═══ Materials provided

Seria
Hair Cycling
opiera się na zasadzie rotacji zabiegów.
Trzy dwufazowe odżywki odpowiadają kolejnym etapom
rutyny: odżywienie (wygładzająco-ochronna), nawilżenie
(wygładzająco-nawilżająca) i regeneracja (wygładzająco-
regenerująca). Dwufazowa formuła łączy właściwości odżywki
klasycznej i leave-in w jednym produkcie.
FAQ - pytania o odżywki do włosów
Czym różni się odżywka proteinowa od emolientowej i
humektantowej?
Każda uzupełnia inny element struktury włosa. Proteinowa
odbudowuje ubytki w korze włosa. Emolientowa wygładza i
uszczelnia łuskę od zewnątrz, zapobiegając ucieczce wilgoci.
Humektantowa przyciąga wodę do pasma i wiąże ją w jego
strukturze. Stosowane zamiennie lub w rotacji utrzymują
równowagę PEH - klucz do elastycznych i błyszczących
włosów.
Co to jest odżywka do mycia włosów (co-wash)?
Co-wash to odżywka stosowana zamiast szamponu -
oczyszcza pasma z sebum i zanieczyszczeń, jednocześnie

══════

### What you need to do
Search the data above for the word "wash" and count the lines where it appears. Only the number should be given.

### Task response
2